● Work order
Search the listing below for the string "temperature" and show each line that contains it.

● Exercise data
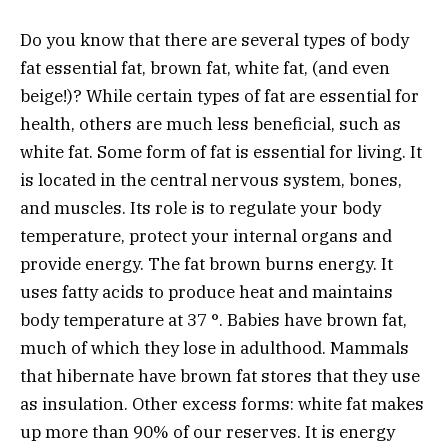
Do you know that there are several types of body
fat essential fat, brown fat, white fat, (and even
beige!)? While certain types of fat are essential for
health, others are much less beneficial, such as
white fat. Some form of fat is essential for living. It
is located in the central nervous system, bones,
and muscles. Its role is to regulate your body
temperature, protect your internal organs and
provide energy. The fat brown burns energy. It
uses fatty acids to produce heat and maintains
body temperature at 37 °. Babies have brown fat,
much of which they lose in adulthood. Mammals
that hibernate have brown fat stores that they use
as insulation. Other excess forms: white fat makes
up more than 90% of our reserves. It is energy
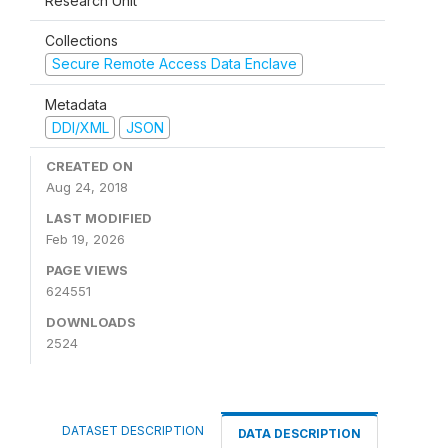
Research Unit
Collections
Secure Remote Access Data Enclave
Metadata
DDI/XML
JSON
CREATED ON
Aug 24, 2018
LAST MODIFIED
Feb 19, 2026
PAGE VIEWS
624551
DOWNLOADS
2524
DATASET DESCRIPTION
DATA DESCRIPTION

● The completed task
temperature, protect your internal organs and
body temperature at 37 °. Babies have brown fat,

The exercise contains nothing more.